1) Every day will be a new devotional. I have enough devotionals for every day for three years
2) Also as I can, I'll be posting on my new political blog (see bottom of page).
Some other housecleaning:
A) If you'd like to just get new postings sent to your email, just submit your address in the box on the left just below. There's just one possible downside, though. Occasionally I'll add a music video at the end that's relevant to the devotional, and you won't get them in the email sent to you. If I add a video though, I'll make sure to mention in the posting, so you'll know to come to the site to see it if you'd like.
B) I actually finished writing new blog posting for the TAWG at the end of 2016. So what I'm doing now is at the beginning of every month, I'll move the earliest month from 3 years ago ahead so that a "new" posting appears every day. That's why you won't find any postings for January 2014, for example.
C) When I started this Blog, I was using the 1984 edition of the NIV, and that’s what I linked to on the Biblegateway site. However, in 2011 Zondervan updated its edition and thus reworded a lot of the NIV translation. Therefore, all the links which went to the 1984 edition now redirect to the 2011 edition, which often has slightly different wording. Thus, part of my editing process has been to update my Scripture quotes in my postings. But I might have missed some, in which case you might see my quote in the posting as a little different from what comes up when you click on my citation link, since that redirects to the 2011 edition on the Biblegateway site. It's a good thing that we realize that the work of translation never ends, but it can be a kind of a pain on a site like this. If you see any difference in verbiage between my quote and what shows up as a link on the Biblegateway site, or if you hover over a link and it has "NIV1984" at the end of it, please notify me and I'll correct it.
D) I can't believe I have to say this, but here goes. At the end of every posting is a suggested short prayer that has to do with what we discussed. This is actually what I've prayed when I finished writing it. In no way am I asking you to pray the exact verbiage of my suggested prayer. It's just a springboard for your own prayer, nothing more. Quite frankly, I've never been a fan of praying rote prayers written by someone else.

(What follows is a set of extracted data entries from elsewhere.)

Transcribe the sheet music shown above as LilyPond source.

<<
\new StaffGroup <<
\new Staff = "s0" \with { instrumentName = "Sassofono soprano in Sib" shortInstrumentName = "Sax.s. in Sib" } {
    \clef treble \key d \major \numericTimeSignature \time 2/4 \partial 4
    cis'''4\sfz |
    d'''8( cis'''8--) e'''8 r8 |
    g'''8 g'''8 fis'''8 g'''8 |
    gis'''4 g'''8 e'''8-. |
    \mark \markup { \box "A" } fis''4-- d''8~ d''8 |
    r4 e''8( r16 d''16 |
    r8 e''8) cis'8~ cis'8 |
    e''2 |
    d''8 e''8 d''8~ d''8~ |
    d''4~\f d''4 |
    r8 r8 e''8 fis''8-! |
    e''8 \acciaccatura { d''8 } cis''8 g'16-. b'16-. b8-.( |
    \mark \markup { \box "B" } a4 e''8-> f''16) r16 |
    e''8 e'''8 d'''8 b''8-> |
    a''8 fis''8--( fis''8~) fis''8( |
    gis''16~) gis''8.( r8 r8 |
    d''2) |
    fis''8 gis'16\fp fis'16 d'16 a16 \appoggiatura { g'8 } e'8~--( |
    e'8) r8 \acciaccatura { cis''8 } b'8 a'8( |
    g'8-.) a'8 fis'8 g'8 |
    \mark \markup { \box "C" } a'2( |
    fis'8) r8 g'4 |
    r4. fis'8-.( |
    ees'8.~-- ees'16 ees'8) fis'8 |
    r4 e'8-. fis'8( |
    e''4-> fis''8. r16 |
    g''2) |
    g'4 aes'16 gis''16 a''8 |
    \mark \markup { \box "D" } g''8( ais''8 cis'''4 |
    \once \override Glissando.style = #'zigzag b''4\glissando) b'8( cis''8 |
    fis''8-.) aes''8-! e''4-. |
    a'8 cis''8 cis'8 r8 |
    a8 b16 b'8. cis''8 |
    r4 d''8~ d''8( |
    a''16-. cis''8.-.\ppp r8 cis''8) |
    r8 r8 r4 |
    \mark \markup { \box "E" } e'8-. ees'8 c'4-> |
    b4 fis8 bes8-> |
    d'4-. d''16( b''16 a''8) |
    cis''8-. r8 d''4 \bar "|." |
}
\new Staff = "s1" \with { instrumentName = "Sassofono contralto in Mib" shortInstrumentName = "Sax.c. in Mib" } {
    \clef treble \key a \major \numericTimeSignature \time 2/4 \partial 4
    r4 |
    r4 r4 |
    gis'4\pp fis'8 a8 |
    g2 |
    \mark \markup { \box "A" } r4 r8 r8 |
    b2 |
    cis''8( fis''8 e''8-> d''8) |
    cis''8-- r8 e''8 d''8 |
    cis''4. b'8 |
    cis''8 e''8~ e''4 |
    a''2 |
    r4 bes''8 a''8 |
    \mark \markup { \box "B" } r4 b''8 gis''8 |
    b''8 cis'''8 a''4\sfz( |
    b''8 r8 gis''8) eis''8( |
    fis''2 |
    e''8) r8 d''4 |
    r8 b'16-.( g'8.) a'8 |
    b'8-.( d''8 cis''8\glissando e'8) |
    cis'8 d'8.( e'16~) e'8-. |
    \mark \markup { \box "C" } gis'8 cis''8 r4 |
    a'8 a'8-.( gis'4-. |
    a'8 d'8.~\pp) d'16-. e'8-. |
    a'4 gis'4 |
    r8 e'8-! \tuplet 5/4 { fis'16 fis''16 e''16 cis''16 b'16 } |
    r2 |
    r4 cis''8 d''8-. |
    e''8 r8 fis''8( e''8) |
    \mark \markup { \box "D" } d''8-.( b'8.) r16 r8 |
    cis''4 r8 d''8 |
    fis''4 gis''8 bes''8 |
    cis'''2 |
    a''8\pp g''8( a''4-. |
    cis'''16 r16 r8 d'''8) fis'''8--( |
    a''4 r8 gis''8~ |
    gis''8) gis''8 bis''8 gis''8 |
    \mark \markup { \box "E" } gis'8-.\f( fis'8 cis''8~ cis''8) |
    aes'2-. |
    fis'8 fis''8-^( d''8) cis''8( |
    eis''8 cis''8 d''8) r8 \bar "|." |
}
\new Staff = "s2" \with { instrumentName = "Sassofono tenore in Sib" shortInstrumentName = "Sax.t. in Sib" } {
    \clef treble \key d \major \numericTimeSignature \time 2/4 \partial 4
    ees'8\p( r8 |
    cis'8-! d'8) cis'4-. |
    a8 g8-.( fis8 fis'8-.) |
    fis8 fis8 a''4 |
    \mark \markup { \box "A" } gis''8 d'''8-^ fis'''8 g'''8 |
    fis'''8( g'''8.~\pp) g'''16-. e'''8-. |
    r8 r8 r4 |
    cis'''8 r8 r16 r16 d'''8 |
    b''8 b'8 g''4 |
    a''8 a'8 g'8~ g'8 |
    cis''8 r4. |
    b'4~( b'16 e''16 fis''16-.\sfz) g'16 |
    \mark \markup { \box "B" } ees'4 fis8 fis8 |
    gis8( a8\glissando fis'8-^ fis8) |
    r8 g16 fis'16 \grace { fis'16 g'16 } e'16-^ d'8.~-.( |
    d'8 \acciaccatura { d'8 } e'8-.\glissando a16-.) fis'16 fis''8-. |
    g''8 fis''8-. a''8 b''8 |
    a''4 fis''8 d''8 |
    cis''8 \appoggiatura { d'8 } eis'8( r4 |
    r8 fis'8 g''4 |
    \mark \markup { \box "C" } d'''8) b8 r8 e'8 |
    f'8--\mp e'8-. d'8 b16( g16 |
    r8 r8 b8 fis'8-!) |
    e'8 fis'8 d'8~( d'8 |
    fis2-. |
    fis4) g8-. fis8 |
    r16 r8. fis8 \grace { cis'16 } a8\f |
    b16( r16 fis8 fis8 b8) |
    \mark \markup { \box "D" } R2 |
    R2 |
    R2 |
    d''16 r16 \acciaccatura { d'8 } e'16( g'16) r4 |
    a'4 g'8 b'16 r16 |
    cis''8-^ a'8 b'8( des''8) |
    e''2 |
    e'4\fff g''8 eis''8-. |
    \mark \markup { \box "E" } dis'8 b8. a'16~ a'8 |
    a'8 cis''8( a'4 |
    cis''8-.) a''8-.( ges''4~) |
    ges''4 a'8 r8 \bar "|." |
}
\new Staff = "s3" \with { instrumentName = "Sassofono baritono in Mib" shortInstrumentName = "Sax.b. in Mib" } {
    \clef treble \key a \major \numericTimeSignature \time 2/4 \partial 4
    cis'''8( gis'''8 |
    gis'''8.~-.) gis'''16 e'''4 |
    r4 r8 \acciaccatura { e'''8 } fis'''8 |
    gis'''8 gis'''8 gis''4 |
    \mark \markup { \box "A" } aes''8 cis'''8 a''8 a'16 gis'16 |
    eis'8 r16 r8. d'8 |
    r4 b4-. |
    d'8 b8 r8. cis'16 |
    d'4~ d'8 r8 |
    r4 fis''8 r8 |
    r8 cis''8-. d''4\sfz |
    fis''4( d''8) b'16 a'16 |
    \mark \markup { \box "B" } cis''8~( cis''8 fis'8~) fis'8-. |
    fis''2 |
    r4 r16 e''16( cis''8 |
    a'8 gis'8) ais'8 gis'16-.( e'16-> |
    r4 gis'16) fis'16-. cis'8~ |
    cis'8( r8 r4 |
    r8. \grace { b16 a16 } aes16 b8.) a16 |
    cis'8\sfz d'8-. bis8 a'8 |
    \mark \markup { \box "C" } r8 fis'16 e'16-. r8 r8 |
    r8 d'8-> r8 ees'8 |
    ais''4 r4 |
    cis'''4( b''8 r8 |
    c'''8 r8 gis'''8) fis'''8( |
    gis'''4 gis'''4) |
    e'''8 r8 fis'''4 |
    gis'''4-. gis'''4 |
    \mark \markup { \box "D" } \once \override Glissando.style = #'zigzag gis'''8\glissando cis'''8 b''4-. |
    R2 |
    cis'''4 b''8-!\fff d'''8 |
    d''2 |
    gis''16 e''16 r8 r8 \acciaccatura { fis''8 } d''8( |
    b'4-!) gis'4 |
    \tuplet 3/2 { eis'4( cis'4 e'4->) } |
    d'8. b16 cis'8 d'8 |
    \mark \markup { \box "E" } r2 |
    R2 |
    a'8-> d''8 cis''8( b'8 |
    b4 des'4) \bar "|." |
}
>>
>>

As with everything else I do here, to the degree it helps, great; to the degree it doesn't, chunk it.
As always, thank you so much for reading, even if it's to read one post. God bless.
[Jan 20]--What’s In A Name?
Names commonly have special, even prophetic meaning in Scripture. We already looked at Methuselah and the meaning behind his name. Here we come to the point where God changed Abram’s name to Abraham. Abram means “exalted father,” while Abraham means “father of nations.” He also changed “Sarai” to “Sarah,” although this doesn’t seem to be quite as drastic a change (both names mean “princess”).
Keep in mind that in that culture (and to a lesser extent this one), naming something or someone meant that you either owned that thing/person or had authority over them. God named all the aspects of creation in the first chapter of Genesis, and this showed his ownership over it. By changing Abram’s name, he shows the same thing.
This a good time to note God’s beautiful pattern of changing names. First he changes someone’s name, then changes that person’s character to reflect the new name. He meets Gideon hiding from the Mideonites inside a well, calls him “mighty warrior” or “hero,” then changes him into what his nickname claimed him to be. When Jesus meets Simon son of Jonah, he immediately nicknames him “Rock” (“Peter”). Of course, throughout Jesus’ ministry, Simon Peter showed himself to be anything but a “rock,” but over time Jesus changed him into what his name represented.
What about us? Do we have a new name? Well, Revelations 2:17 promises us “a white stone with a new name written on it, known only to the one who receives it,” sort of like an intimate pet name between lovers. Colossians 3:12 says that God’s new names for us are “beloved,” and “my chosen one,” and “set apart for me” (that’s what “holy one” means). No matter what hateful or hurtful name someone else might have called you, you have a new name in Christ. Now your job (with his help) is to live up to it.
Lord, I thank you for the new name I have in you. Help me to be “set apart for you,” help me to live like one beloved by you. Thank you for choosing me for a special purpose which no one else in the universe can fulfill.